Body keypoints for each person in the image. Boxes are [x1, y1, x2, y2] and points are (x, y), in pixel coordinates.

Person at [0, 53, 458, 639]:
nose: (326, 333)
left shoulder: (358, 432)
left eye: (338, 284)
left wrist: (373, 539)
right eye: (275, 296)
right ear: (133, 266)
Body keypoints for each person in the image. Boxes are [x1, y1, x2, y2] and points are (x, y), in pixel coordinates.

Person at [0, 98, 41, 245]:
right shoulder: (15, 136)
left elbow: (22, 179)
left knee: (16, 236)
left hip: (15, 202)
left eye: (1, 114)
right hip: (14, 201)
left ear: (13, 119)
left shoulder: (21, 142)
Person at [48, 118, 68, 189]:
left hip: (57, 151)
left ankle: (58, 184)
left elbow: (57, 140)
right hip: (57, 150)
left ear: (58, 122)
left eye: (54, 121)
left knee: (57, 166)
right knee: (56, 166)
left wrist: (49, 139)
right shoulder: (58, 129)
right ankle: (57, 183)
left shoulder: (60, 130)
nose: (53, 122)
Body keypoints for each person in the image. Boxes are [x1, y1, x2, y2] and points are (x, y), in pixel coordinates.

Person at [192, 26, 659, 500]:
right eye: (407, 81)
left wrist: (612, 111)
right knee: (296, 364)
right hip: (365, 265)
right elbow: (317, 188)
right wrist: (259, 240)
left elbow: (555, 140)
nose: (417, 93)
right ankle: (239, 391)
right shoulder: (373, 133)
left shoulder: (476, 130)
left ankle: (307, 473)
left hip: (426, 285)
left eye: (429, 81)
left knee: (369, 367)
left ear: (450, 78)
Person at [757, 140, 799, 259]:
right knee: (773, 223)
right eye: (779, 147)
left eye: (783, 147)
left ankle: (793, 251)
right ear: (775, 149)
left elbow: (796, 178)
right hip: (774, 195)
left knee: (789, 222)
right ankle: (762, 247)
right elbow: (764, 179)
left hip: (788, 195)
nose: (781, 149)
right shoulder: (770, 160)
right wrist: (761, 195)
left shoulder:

_REQUIRED ACTION_
Pick out each line above that includes "shoulder" and show it.

_TASK RESPONSE_
left shoulder: (358, 432)
right shoulder: (15, 136)
left shoulder: (21, 142)
right shoulder: (58, 129)
left shoulder: (60, 130)
right shoulder: (373, 133)
left shoulder: (476, 130)
right shoulder: (770, 160)
left shoulder:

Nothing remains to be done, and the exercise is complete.